Birkaç hafta önce Bloomberg, Türkiye'yi G-20 ülkeleri arasında "şiddetli siyasi çalkantıların yaşanma olasılığı en yüksek ülke" olarak gösterdi. Bu olasılık, ABD'de yüzde 3, Rusya'da yüzde 4 iken, Türkiye'de yüzde 6 olarak belirtildi. Analizin yayınlanmasının ardından, yine daha öncekilerde olduğu gibi, toplumsal fay hatlarını harekete geçirmeyi amaçlayan iç cephede gedik açmaya dönük bir çok girişim devreye sokuldu.
TİP milletvekili mecliste provokasyon yaptı. CHP'de genel başkan yardımcılığı yapmış bir milletvekili Cumhurbaşkanına ağır hakaret etti. Bir sokak röportajında Erdoğan ve onu destekleyenlere hakaret edildi. CHP hakaret edeni sahiplendi, cesaretlendirdi, ödüllendirdi. Atatürk üzerinden yeni bir laik-muhafazakar ayrıştırması yapılmaya çalışıldı.
Bu hadiseler gösterdi ki, Bloomberg analizi sıradan bir yazı değildi. Daha önce benzerleri yapılmıştı. Sadece son 22 yılda buna benzer bir çok beklenti ve temenni dile getirildi. Toplumsal fay hatlarını harekete geçirmeye dönük yol haritaları ortaya kondu. Kılavuz görevi görecek yorumlar yapıldı. İşaret fişekleri ateşlendi. Bu analizler, operatif yönü ağır basan, zamanlaması düşünülmüş, siyasi sonuçlarına dair hedefleri olan yazılardı.
Yakın dönemde Türkiye'de iç karışıklık çıkarmaya dönük her girişim, farklı bir yol ve yöntem denenerek yapıldı. Her başarısızlığın ardından yöntem ve içerikler güncellendi. Gezi Parkı şiddet eylemi ile farklı kimlik grupları arasında çatışma çıkarma hedeflendi. AK Parti'nin "İslamcı bir ajandaya" sahip olduğu tezi üzerinden Türkiye diplomatik olarak izole edilmeye çalışıldı. 17-25 Aralık yargı ve emniyet darbe girişimi üzerinden devletin tüm kurumları çökertilmeye çalışıldı. Ekonomik saldırılarla, devlet ve hükümet diz çökertilmeye çalışıldı.

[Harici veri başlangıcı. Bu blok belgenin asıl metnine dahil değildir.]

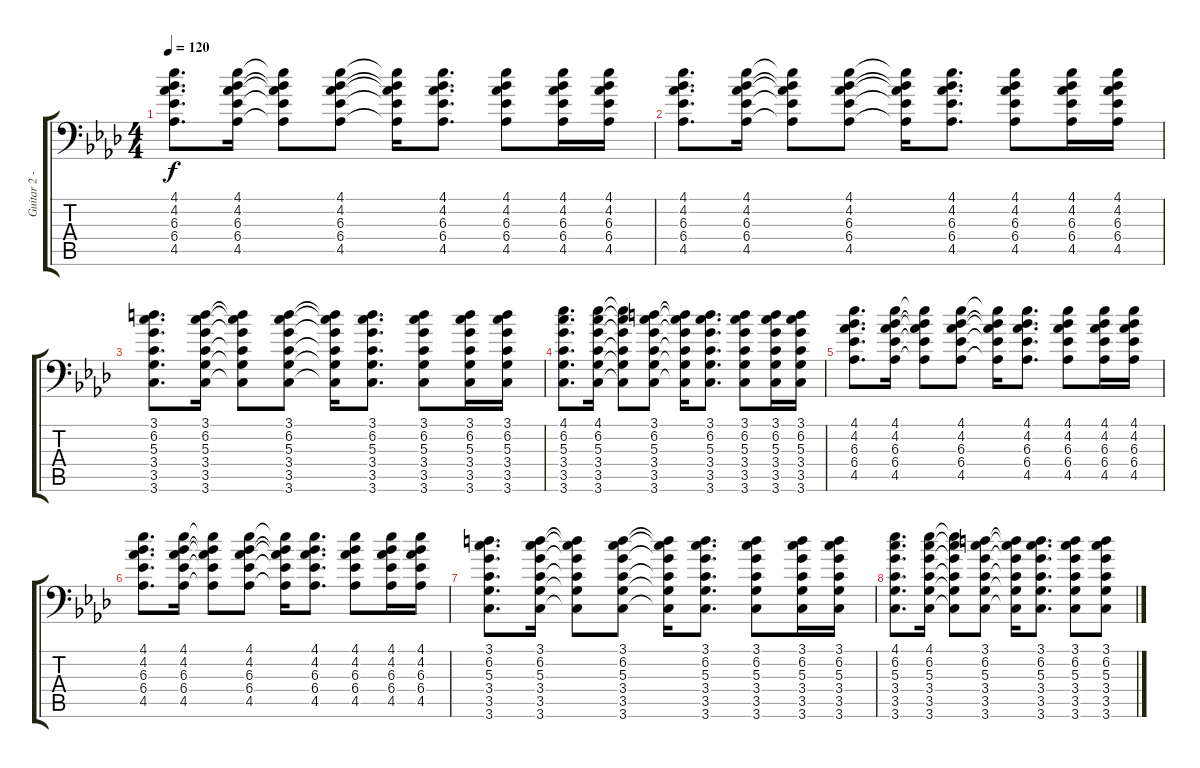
\track ("Guitar 2 - Uruha" "Guitar 2 -") {instrument distortionguitar}
\staff {score tabs}
\tuning (B3 Gb3 D3 A2 E2 A1) {hide}
\ts (4 4)
\tempo 120
\clef f4
\ks ab
(4.1 4.2 6.3 6.4 4.5).8{d dy f} (4.1 4.2 6.3 6.4 4.5).16 (4.1{t} 4.2{t} 6.3{t} 6.4{t} 4.5{t}).8 (4.1 4.2 6.3 6.4 4.5).8 (4.1{t} 4.2{t} 6.3{t} 6.4{t} 4.5{t}).16 (4.1 4.2 6.3 6.4 4.5).8{d} (4.1 4.2 6.3 6.4 4.5).8 (4.1 4.2 6.3 6.4 4.5).16 (4.1 4.2 6.3 6.4 4.5).16 |
(4.1 4.2 6.3 6.4 4.5).8{d} (4.1 4.2 6.3 6.4 4.5).16 (4.1{t} 4.2{t} 6.3{t} 6.4{t} 4.5{t}).8 (4.1 4.2 6.3 6.4 4.5).8 (4.1{t} 4.2{t} 6.3{t} 6.4{t} 4.5{t}).16 (4.1 4.2 6.3 6.4 4.5).8{d} (4.1 4.2 6.3 6.4 4.5).8 (4.1 4.2 6.3 6.4 4.5).16 (4.1 4.2 6.3 6.4 4.5).16 |
(3.1 6.2 5.3 3.4 3.5 3.6).8{d} (3.1 6.2 5.3 3.4 3.5 3.6).16 (3.1{t} 6.2{t} 5.3{t} 3.4{t} 3.5{t} 3.6{t}).8 (3.1 6.2 5.3 3.4 3.5 3.6).8 (3.1{t} 6.2{t} 5.3{t} 3.4{t} 3.5{t} 3.6{t}).16 (3.1 6.2 5.3 3.4 3.5 3.6).8{d} (3.1 6.2 5.3 3.4 3.5 3.6).8 (3.1 6.2 5.3 3.4 3.5 3.6).16 (3.1 6.2 5.3 3.4 3.5 3.6).16 |
(4.1 6.2 5.3 3.4 3.5 3.6).8{d} (4.1 6.2 5.3 3.4 3.5 3.6).16 (4.1{t} 6.2{t} 5.3{t} 3.4{t} 3.5{t} 3.6{t}).8 (3.1 6.2 5.3 3.4 3.5 3.6).8 (3.1{t} 6.2{t} 5.3{t} 3.4{t} 3.5{t} 3.6{t}).16 (3.1 6.2 5.3 3.4 3.5 3.6).8{d} (3.1 6.2 5.3 3.4 3.5 3.6).8 (3.1 6.2 5.3 3.4 3.5 3.6).16 (3.1 6.2 5.3 3.4 3.5 3.6).16 |
(4.1 4.2 6.3 6.4 4.5).8{d} (4.1 4.2 6.3 6.4 4.5).16 (4.1{t} 4.2{t} 6.3{t} 6.4{t} 4.5{t}).8 (4.1 4.2 6.3 6.4 4.5).8 (4.1{t} 4.2{t} 6.3{t} 6.4{t} 4.5{t}).16 (4.1 4.2 6.3 6.4 4.5).8{d} (4.1 4.2 6.3 6.4 4.5).8 (4.1 4.2 6.3 6.4 4.5).16 (4.1 4.2 6.3 6.4 4.5).16 |
(4.1 4.2 6.3 6.4 4.5).8{d} (4.1 4.2 6.3 6.4 4.5).16 (4.1{t} 4.2{t} 6.3{t} 6.4{t} 4.5{t}).8 (4.1 4.2 6.3 6.4 4.5).8 (4.1{t} 4.2{t} 6.3{t} 6.4{t} 4.5{t}).16 (4.1 4.2 6.3 6.4 4.5).8{d} (4.1 4.2 6.3 6.4 4.5).8 (4.1 4.2 6.3 6.4 4.5).16 (4.1 4.2 6.3 6.4 4.5).16 |
(3.1 6.2 5.3 3.4 3.5 3.6).8{d} (3.1 6.2 5.3 3.4 3.5 3.6).16 (3.1{t} 6.2{t} 5.3{t} 3.4{t} 3.5{t} 3.6{t}).8 (3.1 6.2 5.3 3.4 3.5 3.6).8 (3.1{t} 6.2{t} 5.3{t} 3.4{t} 3.5{t} 3.6{t}).16 (3.1 6.2 5.3 3.4 3.5 3.6).8{d} (3.1 6.2 5.3 3.4 3.5 3.6).8 (3.1 6.2 5.3 3.4 3.5 3.6).16 (3.1 6.2 5.3 3.4 3.5 3.6).16 |
(4.1 6.2 5.3 3.4 3.5 3.6).8{d} (4.1 6.2 5.3 3.4 3.5 3.6).16 (4.1{t} 6.2{t} 5.3{t} 3.4{t} 3.5{t} 3.6{t}).8 (3.1 6.2 5.3 3.4 3.5 3.6).8 (3.1{t} 6.2{t} 5.3{t} 3.4{t} 3.5{t} 3.6{t}).16 (3.1 6.2 5.3 3.4 3.5 3.6).8{d} (3.1 6.2 5.3 3.4 3.5 3.6).8 (3.1 6.2 5.3 3.4 3.5 3.6).8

Hendek ve barikat terörü ile ülkenin bölünmesi için tüm yollar denendi. Büyük şehirlerinde bomba patlatılarak toplumsal kargaşanın ve iç çatışmanın provaları yapıldı. 15 Temmuz'da ülkenin lideri öldürülmeye ve ülke işgal edilmeye çalışıldı. "İslamcı ajanda" tezi gereken sonucu üretmeyince, "otoriterlik" ve "diktatörlük" yaftalamaları üzerinden Türkiye tekrar uluslararası düzenden izole edilemeye çalışıldı.
Son günlerde dönen nefret ve ayrıştırma içerikli olayların amacını bir önceki yazıda belirtmiştim. Muhafazakar kesimlerin özgüvenini kırmak, onlara sahipsizlik hissi vererek iktidardan kopmalarını kolaylaştırmak öncelikli hedeflerden... Ancak esas amaç, ekonomi düzelmeden ve AK Parti yenilenme siyasetini tamamlamadan erken seçimi zorlamaktır.
Belirsizlik, kaygı, endişe, öfke ve umutsuzluk duygularını yükseltmeye dönük yeni girişimlerle karşı karşıyayız. Son 22 yılda, ülkeyi kaosa sürüklemeye dönük meydan okumalar, siyasi istikrar sayesinde etkisiz hale getirildi. Bu sınamalarda toplumun büyük bir kısmı, karizmatik liderliğin yani Erdoğan'ın etrafında toplandı.
Erdoğan'ın son konuşmasında dile getirdiği gibi, devlet ve millet bunların hepsinin üstesinden gelmiştir. Çözüm bulunmuştur. Ancak maalesef hepsinin farklı maliyetleri olmuştur. Sosyal, siyasal ve ekonomik etkilerini tekrar toparlamak zaman almıştır. Bir kez daha vurgulamak gerekirse, her yeni kaos ve karışıklık denemesi, siyaset ve yönetimde istikrar sayesinde etkisiz hale getirilebilmiştir. Değerini bilmek gerekir.